Ces 3 fonctions permettent à l’enfant de bien se développer. C’est-à-dire de se sentir suffisamment en sécurité pour pouvoir s’ouvrir au monde, à faire le lien entre l’extérieur et ce
qui se passe en lui. Les parents ne pouvant être présents 24h/24 , ils posent un cadre et des limites à l’enfant . Du principe de plaisir animé par un surmoi qui veut tout tout de suite, l’enfant expérimente la frustration et le principe de réalité. Les parents doivent trouver un équilibre entre permission et interdiction et surtout apprendre directement ou indirectement à l’enfant de puiser dans ses ressources pour faire face à la réalité du monde. Ces sont les parents que Winnicott qualifie de « suffisamment bons ».
3. De 1 à 3 ans
A partir d’1 an, on assiste à une évolution dans l’acquisition de l’indépendance , de la différenciation et de l’individuation de l’enfant. Il passe alors les étapes du sevrage, de la
marche, du langage et de l’imitation. La première année se termine donc par l’apparition de l’intelligence manipulatoire. Il ne reproduit plus de manière stéréotypée les gestes des autres mais créer de vraies explorations actives. Il est maintenant prêt à développer sa pensée subjective et à se déplacer.
Fini le bébé-objet que l’on prend, transporte et dépose . Ses fonctions motrices s’affinent et se renforcent progressivement ce qui lui permet une nouvelle exploration de l’espace en toute autonomie relative. Le monde concret devient alors plus vaste. C’est l’âge où les parents courent derrière leur enfant bien trop excité à l’idée de conquérir le monde par lui-même. L’enfant commence à intégrer sa toute puissance et son impact direct sur le monde matériel.
L’être humain étant un être social, cette découverte du monde s’accompagne de l’acquisition progressive du langage. Afin de rentrer en lien avec le monde qui l’entoure, de pouvoir communiquer et surtout se faire comprendre, il acquiert la parole : Mimétisme, répétition, injonctions sommaire puis élaboration simpliste de récits dont seuls les proches peuvent en décoder le sens…
Grâce à la parole et au pouvoir de communication, il va pouvoir structurer peu à peu sa pensée encore chargée d’affect. La conscience de Soi apparaît. A cette âge,pour l’enfant, le
seul point de vue qui compte, c’ est le sien car il ne connaît aucune autre expérience que la sienne.

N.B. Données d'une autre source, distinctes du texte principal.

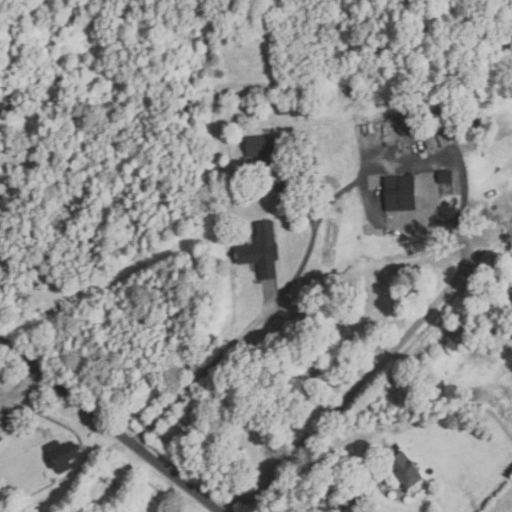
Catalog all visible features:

Le non apparaît ensuite vers 18 mois. Cela signifie qu’il comprend les limites de ses parents et, par mimétisme, il s’approprie ce pouvoir. Ayant maintenant conscience d’exister et de sa différence, Il développe sa conscience réflexive. C’est le début de la pensée préopératoire avec l’accès à la fonction symbolique.

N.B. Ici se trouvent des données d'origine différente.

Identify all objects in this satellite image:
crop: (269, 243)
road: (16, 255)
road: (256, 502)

Jusqu’à 3 ans, l’enfant consolide son rapport à ses limites corporelles, voit et observe ses selles dans le pot et ne craint plus de perdre une partie vitale de lui. Il peut enfin les
considérer comme inutiles et les jeter dans les toilettes sans se sentir menacé.
Il comprend également les attentes, les fiertés et les déceptions de ses parents ainsi que les limites . De l’espace intime de la famille, il s’ouvre au monde. Il est prêt à intégrer un groupe social. 3 ans, c’est l’âge d’entrer en maternelle !
4. de 3 à 5 ans
L’enfant qui trottinait et balbutiait renforce à présent ses acquis et sa différenciation jusqu’à développer une vision égocentrée ou égocentrique du monde. Il a conscience désormais
qu’il est le personnage principal de sa vie comme le témoigne le passage de l’utilisation de la 3ème personne du singulier à la 1ère. Mimer ou se conformer ne suffit plus . Il faut jouer de stratégie pour atteindre un objectif tout en « négociant » avec le principe de réalité qui s’oppose au principe de plaisir.
Sur le plan affectif, l’enfant se rend compte qu’il doit partager sa mère avec son père, ses frères et sœurs. Il reconnaît sa mère comme une individualité propre. Il doit, par la même occasion, franchir ce que Freud nomme le « complexe d’Œdipe » pour constituer son identité sexuée . L’enfant va donc se rapprocher du parent du sexe opposé, va tenter de le séduire en niant la différence des generations. Le petit garçon qui veut se marier avec sa mère. De manière appropriée (avec empathie et sans humilier), les parents posent alors la limite et permettent à l’enfant d’intégrer le premier interdit symbolique : le tabou de l’inceste.
La consolidation du Surmoi au travers d’ interdits extérieurs (éducation, loi …) permettra plus tard à l ‘enfant de trouver des solutions (ou compromis ) dans ses ressources intérieures pour contenir son Ça.
Du complexe d’oedipe découle l’angoisse de castration (ou de mort chez les petites filles) qui renvoie à la peur de perdre son penis qu’il voit comme un « petit » plus que les filles n’ont pas. En effet, le petit garçon, après avoir compris sa toute puissance (c’est lui qui a la semence) , doit en faire de deuil de peur de se faire punir de la part du parent du même sexe alors qu’il convoite et s’imagine à la place de ce dernier. Il gagne en autonomie et en ouverture. Il apprend à ses dépends que la vision égocentrée ou égocentrique du monde qu’il a eue jusqu’à lors à ses limites.
La pensée opératoire s’installe progressivement à partir de l’âge de 3 ans. La pensée devient symbolique et préconceptionnelle, animiste, finaliste, artificialiste mais il garde tout de même une certaine difficulté à généraliser les points de vue.
5. De 5 ans à la prépuberté environ 12 ans
Cette période est considérée comme une phase de latence durant laquelle l’enfant utilise son énergie pour investir d’autres sphères dont la sphère sociale, l’apprentissage, la scolarisation, la vie publique …
A partir de 7 ans, ses pairs (copains et camarades) prennent autant d’importance que sa famille (voire parfois plus!). Il se compare , s’identifie, se cherche, s’inclut, s’exclut… le
groupe devient un espace où il affirme une certaine conformité qui n’est plus celle de la famille. C’est aussi grâce un groupe qu’il s’ouvre à l’altruisme et à la coopération, quittant
ainsi peu à peu sa vision égocentrique du monde. Le Moi de l’enfant devient plus consistant malgré la prise de conscience de ses limites . En somme, il sait gérer la frustration de ne pas être un adulte et se tourne vers ses pairs pour ne plus être le « petit ».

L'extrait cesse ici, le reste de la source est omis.